Rupture Process of the 1999 Mw 7.1 Duzce Earthquake from Joint Analysis of SPOT, GPS, InSAR, Strong-Motion, and Teleseismic Data: A Supershear Rupture with Variable Rupture Velocity

Abstract

We analyze the rupture process of the 1999 M_w 7.1 Duzce earthquake using seismological, remote sensing, and geodetic data. Ground deformation measured from the subpixel cross correlation of Satellite Pour l'Observation de la Terre (SPOT) images reveals a 55 km long fault trace and smooth surface-slip distribution peaking at 3.5–4 m. The westernmost segment overlaps for over 10 km with ruptures from the M_w 7.4 Izmit earthquake. The 15 km long easternmost segment, which cuts across mountainous topography, had not been reported previously. We determine a well-constrained source model using a four-segment fault geometry using constraints on surface fault slip and inverting Global Positioning System and Interferometric Synthetic Aperture Radar data along with strong-motion records. Our results show that some variability of the rupture velocity and an eastward supershear velocity are required to fit the strong-motion data. The rise time, up to 6 sec, correlates with cumulative slip, suggesting a sliding velocity of about 1 m/sec.
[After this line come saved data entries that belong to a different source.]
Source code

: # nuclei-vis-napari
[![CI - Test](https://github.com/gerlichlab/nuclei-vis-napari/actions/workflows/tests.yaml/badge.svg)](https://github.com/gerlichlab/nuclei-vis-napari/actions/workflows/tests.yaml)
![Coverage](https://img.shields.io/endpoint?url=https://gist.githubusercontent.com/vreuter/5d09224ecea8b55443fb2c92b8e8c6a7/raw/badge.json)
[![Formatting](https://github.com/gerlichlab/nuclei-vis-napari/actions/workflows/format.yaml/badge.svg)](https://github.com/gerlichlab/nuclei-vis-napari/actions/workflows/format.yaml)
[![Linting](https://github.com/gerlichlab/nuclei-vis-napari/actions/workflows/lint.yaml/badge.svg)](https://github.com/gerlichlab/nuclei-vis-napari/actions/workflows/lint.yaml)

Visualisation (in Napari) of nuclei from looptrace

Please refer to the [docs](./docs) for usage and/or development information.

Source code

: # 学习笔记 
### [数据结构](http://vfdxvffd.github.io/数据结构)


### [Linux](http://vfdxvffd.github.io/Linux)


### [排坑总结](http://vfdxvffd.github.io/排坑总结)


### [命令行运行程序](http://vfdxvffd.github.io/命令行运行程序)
The source model predicts teleseismic waveforms well, although early by 2 sec. This time shift is probably due to the weak beginning of the earthquake that is not observable at teleseismic distances. Strong-motion records are relatively well predicted from a source model derived from the teleseismic data using the fault geometry derived from the satellite images. This study demonstrates the benefit of using accurate fault geometries to determine finite-fault source models.